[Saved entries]

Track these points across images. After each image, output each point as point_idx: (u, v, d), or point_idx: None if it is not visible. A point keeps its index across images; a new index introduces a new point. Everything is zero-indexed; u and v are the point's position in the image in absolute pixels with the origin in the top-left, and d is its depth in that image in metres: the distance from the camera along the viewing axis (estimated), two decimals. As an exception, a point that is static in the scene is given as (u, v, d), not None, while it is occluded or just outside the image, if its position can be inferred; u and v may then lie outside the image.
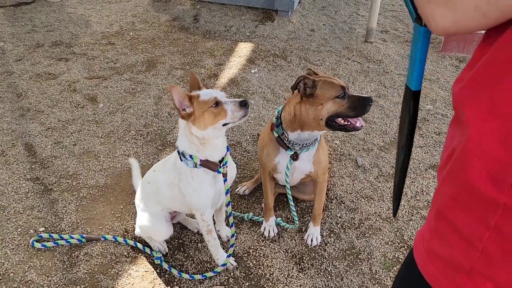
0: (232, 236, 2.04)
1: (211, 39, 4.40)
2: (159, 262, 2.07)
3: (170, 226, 2.11)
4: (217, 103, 1.69)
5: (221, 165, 1.81)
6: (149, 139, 2.96)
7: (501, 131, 0.62)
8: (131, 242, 2.16)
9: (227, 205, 1.97)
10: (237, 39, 4.42)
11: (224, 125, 1.71)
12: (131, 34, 4.45)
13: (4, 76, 3.58)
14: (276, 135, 1.96)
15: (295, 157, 1.96)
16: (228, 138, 2.96)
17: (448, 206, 0.73)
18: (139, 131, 3.03)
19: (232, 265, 2.09)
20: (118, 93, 3.45)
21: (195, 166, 1.77)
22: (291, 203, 2.17)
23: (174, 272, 2.03)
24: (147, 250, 2.14)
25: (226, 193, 1.90)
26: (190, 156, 1.77)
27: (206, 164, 1.77)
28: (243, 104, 1.68)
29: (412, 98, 0.88)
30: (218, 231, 2.24)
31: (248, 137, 3.01)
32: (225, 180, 1.85)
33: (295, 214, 2.24)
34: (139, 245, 2.15)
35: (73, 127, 3.04)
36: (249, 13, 4.97)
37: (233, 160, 2.77)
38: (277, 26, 4.72)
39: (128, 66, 3.84)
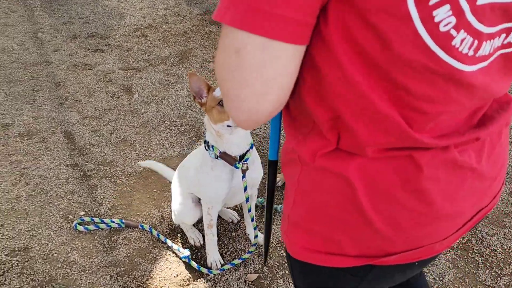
0: (255, 229, 2.02)
1: (242, 33, 4.42)
2: (187, 260, 2.06)
3: (198, 209, 2.11)
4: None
5: (242, 161, 1.76)
6: (183, 129, 3.02)
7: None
8: (162, 238, 2.17)
9: (246, 201, 1.90)
10: (267, 34, 4.43)
11: (228, 126, 1.66)
12: (163, 27, 4.52)
13: (43, 65, 3.70)
14: None
15: None
16: (260, 131, 3.00)
17: (282, 167, 0.87)
18: (173, 121, 3.09)
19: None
20: (152, 84, 3.52)
21: (216, 158, 1.78)
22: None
23: (204, 270, 2.03)
24: (175, 247, 2.13)
25: (245, 190, 1.82)
26: (212, 146, 1.78)
27: (224, 157, 1.75)
28: None
29: (269, 167, 1.06)
30: (248, 234, 2.26)
31: (280, 130, 3.04)
32: (243, 177, 1.78)
33: None
34: (169, 242, 2.15)
35: (110, 116, 3.13)
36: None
37: (262, 153, 2.81)
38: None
39: (162, 58, 3.91)
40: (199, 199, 2.12)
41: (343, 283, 0.87)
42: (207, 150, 1.82)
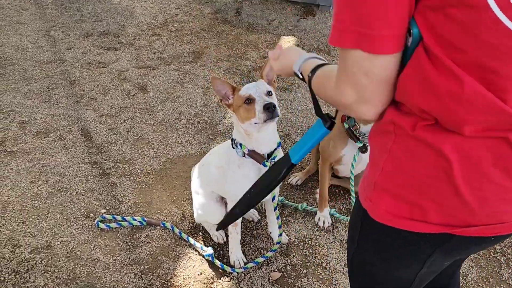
0: (280, 235, 2.02)
1: (254, 32, 4.43)
2: (210, 259, 2.06)
3: (222, 208, 2.11)
4: (251, 100, 1.68)
5: (269, 159, 1.78)
6: (199, 128, 3.02)
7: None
8: (185, 236, 2.17)
9: (273, 199, 1.91)
10: (279, 33, 4.44)
11: (255, 123, 1.69)
12: (175, 25, 4.52)
13: (57, 63, 3.70)
14: (346, 126, 1.98)
15: (364, 149, 1.97)
16: (277, 130, 2.99)
17: (370, 138, 0.95)
18: (190, 120, 3.09)
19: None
20: (167, 82, 3.52)
21: (244, 156, 1.80)
22: (353, 194, 2.17)
23: (227, 269, 2.03)
24: (198, 245, 2.12)
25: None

> **TASK DESCRIPTION**
Reproduce only the lines of the records from the start up to and including the line that holds "1: (211, 39, 4.40)"; do not carry over any picture.

> **RESULT OF THE EXERCISE**
Track these points across images. After each image, output each point as point_idx: (u, v, d), or point_idx: None if it is not visible. A point keeps its index across images; a new index introduces a new point. Everything is zero-indexed; u and v are the point's position in the image in absolute pixels with the origin in the top-left, and d is its depth in that image in metres: the distance from the camera along the viewing axis (estimated), two decimals. As an exception, a point that is static in the scene is given as (u, v, d), not None, while it is occluded or just outside the image, if its position can be inferred; u and v may then lie outside the image.
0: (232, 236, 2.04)
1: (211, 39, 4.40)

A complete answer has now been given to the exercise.